We'll now transform the semi-structured variant data into a fully typed Delta table for improved query performance.

In [None]:
%sql
-- Create the final structured Delta table
CREATE OR REPLACE TABLE 04_CONCURRENCY.default.LINEITEMS_WAREHOUSE
USING DELTA
AS
SELECT
  CAST(variant_get(V, '$.L_ORDERKEY') AS VARCHAR(15)) AS L_ORDERKEY,
  CAST(variant_get(V, '$.L_PARTKEY') AS VARCHAR(15)) AS L_PARTKEY,
  CAST(variant_get(V, '$.L_SUPPKEY') AS VARCHAR(15)) AS L_SUPPKEY,
  CAST(variant_get(V, '$.L_LINENUMBER') AS INT) AS L_LINENUMBER,
  CAST(variant_get(V, '$.L_QUANTITY') AS FLOAT) AS L_QUANTITY,
  CAST(variant_get(V, '$.L_EXTENDEDPRICE') AS FLOAT) AS L_EXTENDEDPRICE,
  CAST(variant_get(V, '$.L_DISCOUNT') AS FLOAT) AS L_DISCOUNT,
  CAST(variant_get(V, '$.L_TAX') AS FLOAT) AS L_TAX,
  CAST(variant_get(V, '$.L_RETURNFLAG') AS VARCHAR(30)) AS L_RETURNFLAG,
  CAST(variant_get(V, '$.L_LINESTATUS') AS VARCHAR(30)) AS L_LINESTATUS,
  CAST(variant_get(V, '$.L_SHIPDATE') AS DATE) AS L_SHIPDATE,
  CAST(variant_get(V, '$.L_COMMITDATE') AS DATE) AS L_COMMITDATE,
  CAST(variant_get(V, '$.L_RECEIPTDATE') AS DATE) AS L_RECEIPTDATE,
  CAST(variant_get(V, '$.L_SHIPINSTRUCT') AS VARCHAR(30)) AS L_SHIPINSTRUCT,
  CAST(variant_get(V, '$.L_SHIPMODE') AS VARCHAR(30)) AS L_SHIPMODE,
  CAST(variant_get(V, '$.L_COMMENT') AS VARCHAR(100)) AS L_COMMENT
FROM 04_CONCURRENCY.default.raw_lineitems_warehouse;

In [None]:
%sql
-- Validate the final table
SELECT * FROM 04_CONCURRENCY.default.lineitems_warehouse LIMIT 10;

## 10. Performance Testing and Validation

You can now run concurrency tests against the structured Delta table. Suggested queries:
- Random sampling
- Aggregations on quantity and price
- Filtering by date ranges
- Joining with dimension tables (if available)
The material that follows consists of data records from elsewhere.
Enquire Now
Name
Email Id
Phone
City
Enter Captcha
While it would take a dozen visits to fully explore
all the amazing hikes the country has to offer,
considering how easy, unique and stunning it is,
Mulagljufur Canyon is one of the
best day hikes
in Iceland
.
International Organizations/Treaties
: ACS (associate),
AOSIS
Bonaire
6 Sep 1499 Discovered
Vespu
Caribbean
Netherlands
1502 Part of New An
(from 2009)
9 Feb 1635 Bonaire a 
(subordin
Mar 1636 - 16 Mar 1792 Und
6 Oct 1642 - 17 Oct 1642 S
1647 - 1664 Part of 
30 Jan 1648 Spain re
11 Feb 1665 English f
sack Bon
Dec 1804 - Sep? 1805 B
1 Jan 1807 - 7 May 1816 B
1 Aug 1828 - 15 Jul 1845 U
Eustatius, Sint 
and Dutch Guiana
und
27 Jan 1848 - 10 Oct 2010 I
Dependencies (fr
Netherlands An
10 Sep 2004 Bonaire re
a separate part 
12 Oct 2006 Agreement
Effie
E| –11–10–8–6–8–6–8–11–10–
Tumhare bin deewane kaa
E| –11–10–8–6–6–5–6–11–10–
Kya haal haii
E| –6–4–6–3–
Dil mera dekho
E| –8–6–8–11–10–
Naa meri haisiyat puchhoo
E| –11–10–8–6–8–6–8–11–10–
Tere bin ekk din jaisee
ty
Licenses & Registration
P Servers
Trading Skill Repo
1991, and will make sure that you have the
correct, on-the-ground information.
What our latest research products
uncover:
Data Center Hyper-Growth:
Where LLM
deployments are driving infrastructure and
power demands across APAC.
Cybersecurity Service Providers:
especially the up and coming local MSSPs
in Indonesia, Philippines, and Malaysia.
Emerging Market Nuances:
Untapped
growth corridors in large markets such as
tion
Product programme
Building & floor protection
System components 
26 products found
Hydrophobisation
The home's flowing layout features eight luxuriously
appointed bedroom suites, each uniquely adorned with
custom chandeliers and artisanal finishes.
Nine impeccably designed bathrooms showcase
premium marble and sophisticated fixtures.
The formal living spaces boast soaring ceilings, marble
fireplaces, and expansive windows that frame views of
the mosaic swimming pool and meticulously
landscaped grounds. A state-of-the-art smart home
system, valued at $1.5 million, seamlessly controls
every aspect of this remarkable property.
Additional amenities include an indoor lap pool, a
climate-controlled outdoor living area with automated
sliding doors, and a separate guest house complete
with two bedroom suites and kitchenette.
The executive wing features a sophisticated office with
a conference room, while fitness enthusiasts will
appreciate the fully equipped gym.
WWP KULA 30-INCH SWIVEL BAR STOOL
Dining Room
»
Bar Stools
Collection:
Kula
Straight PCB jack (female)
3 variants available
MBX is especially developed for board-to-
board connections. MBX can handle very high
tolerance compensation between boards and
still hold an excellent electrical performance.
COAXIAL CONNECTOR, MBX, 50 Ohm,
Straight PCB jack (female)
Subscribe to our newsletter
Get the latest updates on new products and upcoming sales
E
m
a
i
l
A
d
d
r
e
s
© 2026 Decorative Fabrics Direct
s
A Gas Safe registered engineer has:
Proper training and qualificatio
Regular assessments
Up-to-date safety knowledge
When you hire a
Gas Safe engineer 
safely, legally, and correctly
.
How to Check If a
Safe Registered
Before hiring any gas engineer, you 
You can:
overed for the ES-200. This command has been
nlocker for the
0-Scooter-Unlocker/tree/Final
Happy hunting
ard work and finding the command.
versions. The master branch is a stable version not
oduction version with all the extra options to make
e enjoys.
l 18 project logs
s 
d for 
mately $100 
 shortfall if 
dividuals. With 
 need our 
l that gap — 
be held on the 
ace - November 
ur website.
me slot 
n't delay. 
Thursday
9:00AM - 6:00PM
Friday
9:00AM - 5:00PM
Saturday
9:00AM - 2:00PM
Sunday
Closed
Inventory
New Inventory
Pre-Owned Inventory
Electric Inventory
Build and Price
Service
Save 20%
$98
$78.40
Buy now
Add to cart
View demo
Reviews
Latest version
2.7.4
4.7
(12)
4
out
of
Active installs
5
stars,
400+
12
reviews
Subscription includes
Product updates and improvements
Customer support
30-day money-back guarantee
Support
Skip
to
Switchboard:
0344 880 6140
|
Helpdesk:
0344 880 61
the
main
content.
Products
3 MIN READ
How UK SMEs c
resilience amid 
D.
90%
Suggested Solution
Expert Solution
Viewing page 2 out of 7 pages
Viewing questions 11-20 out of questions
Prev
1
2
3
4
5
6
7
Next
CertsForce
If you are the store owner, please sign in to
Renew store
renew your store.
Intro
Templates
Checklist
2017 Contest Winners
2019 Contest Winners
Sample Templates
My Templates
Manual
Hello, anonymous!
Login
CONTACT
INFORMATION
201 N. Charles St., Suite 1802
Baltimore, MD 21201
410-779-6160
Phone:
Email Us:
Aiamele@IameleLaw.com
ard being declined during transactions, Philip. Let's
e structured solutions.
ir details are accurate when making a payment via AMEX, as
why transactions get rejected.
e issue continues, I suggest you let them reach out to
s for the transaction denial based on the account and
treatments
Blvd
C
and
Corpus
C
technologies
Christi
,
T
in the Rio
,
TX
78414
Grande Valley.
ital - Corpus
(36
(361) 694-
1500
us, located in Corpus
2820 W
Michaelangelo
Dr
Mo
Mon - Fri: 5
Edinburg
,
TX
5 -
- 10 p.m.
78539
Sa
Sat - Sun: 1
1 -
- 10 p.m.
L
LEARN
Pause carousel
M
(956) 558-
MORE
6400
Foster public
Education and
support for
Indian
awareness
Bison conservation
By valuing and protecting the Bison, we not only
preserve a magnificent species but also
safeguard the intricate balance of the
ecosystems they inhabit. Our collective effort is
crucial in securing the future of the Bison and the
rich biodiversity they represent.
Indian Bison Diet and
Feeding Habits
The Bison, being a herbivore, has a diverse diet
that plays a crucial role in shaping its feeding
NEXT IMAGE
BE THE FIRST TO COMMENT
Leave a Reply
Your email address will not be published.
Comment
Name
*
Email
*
Below are placeholders for performance-focused queries.

In [None]:
%sql
-- Count records in the final table
SELECT COUNT(*) FROM 04_CONCURRENCY.default.lineitems_warehouse;

In [None]:
%sql
-- Example aggregation for performance testing
SELECT L_SHIPMODE, COUNT(*) AS cnt, SUM(L_EXTENDEDPRICE * (1 - L_DISCOUNT)) AS revenue
FROM 04_CONCURRENCY.default.lineitems_warehouse
GROUP BY L_SHIPMODE
ORDER BY revenue DESC;

## 11. Cleanup Operations

Use the following commands to clean up all objects created during the benchmark.

In [None]:
%sql
-- CLEAN UP (uncomment as needed)
-- USE CATALOG 04_CONCURRENCY;
-- USE SCHEMA default;

-- DROP TABLE IF EXISTS 04_CONCURRENCY.default.lineitems;
-- DROP TABLE IF EXISTS 04_CONCURRENCY.default.lineitems_warehouse;
-- DROP TABLE IF EXISTS 04_CONCURRENCY.default.raw_lineitems;
-- DROP TABLE IF EXISTS 04_CONCURRENCY.default.raw_lineitems_warehouse;
-- DROP TABLE IF EXISTS 04_CONCURRENCY.default.raw_lineitems_dlt;

-- DROP SCHEMA IF EXISTS 04_CONCURRENCY.default CASCADE;
-- DROP SCHEMA IF EXISTS 04_CONCURRENCY.silver CASCADE;
-- DROP SCHEMA IF EXISTS 04_CONCURRENCY.default CASCADE;